Est-ce que cela vous a rapproché des femmes ?

De nombreuses fois, je me suis senti à la place d’une femme. Un exemple : lors d’un entretien d’embauche, la DRH qui m’accueillait m’a demandé si je pensais avoir d’autres enfants et prendre d’autres congés parentaux. C’est plutôt une question que l’on pose aux femmes en général. J’ai compris alors ce que peut ressentir une femme qui travaille et a des enfants.

Comment se passaient vos journées ?

En fait, j’ai eu très peu de temps pour moi. Au début, je me disais que je pourrais faire de la photo, voir des copains, etc. Mais très vite le bilan de mes journées, c’était une lessive, quatre changements de couches et trois ou quatre repas (rires)

J’ai tout de même pu aller au musée avec mon fils, quand il était tout petit. Et je dois dire que j’ai fait alors mon petit effet, un père de famille en pleine semaine promenant son fils !  En remarquant les regards étonnés autour de moi, j’en ai conclu que c’était rare. Je suis allé également plusieurs fois à la bibliothèque, qui est juste en face de chez moi, pour assister à des séances de lecture pour les enfants. Il va sans dire que j’étais le seul homme de l’assistance.

Une anecdote qui démontre que cette situation est rare ?

Ma compagne avait bien évidemment signalé à la CAF qu’elle était en congé maternité. Je leur ai écrit, de mon côté, pour leur dire que je prenais un congé parental. Et puis je me suis aperçu que la CAF n’avait pas compris, les courriers concernant le congé parental étaient adressés à ma compagne.  Il a fallu les rappeler pour leur expliquer qu’ils s’étaient trompés. que c’était moi, l’homme, le père qui prenait ce congé. Manque d’habitude de leur part !
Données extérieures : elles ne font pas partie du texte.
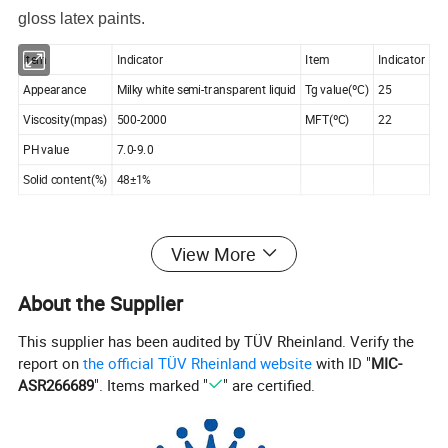
gloss latex paints.
Item
Indicator
Item
Indicator
Appearance
Milky white semi-transparent liquid
Tg value(ºC)
25
Viscosity(mpas)
500-2000
MFT(ºC)
22
PH value
7.0-9.0
Solid content(%)
48±1%
KM
-102
is a new-generation elastic architectural emulsion
View More
developed by our company. By employing a special
About the Supplier
production process, this product achieves exceptional
water resistance and alkali resistance while maintaining
This supplier has been audited by TÜV Rheinland. Verify the
excellent low-temperature flexibility and elasticity. It is
report on
the official TÜV Rheinland website
with ID "
MIC-
ASR266689
". Items marked "
" are certified.
suitable for manufacturing exterior elastic coatings, elastic
putty, textured finishes, and waterproofing materials.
Quel bilan faites-vous de cette expérience ?

J’en tire un bilan plus que positif. Pour mon fils, je pense que c’est vraiment bien d’avoir été gardé par sa mère puis par son père. On verra dans quelques années ce que ça donne, mais j’espère que ça permet de construire des liens plus forts avec son enfant.

J’ai passé 90 % de mon temps avec mon fils, j’ai fait plein de choses avec lui, j’ai appris à le connaître. Je suis vraiment heureux d’avoir fait ce choix. Je ne regrette rien, j’ai juste eu un peu peur de reprendre le travail. Pas facile après un arrêt de plusieurs mois de s’y remettre. Mais j’encourage tous les pères à faire ce choix du congé parental.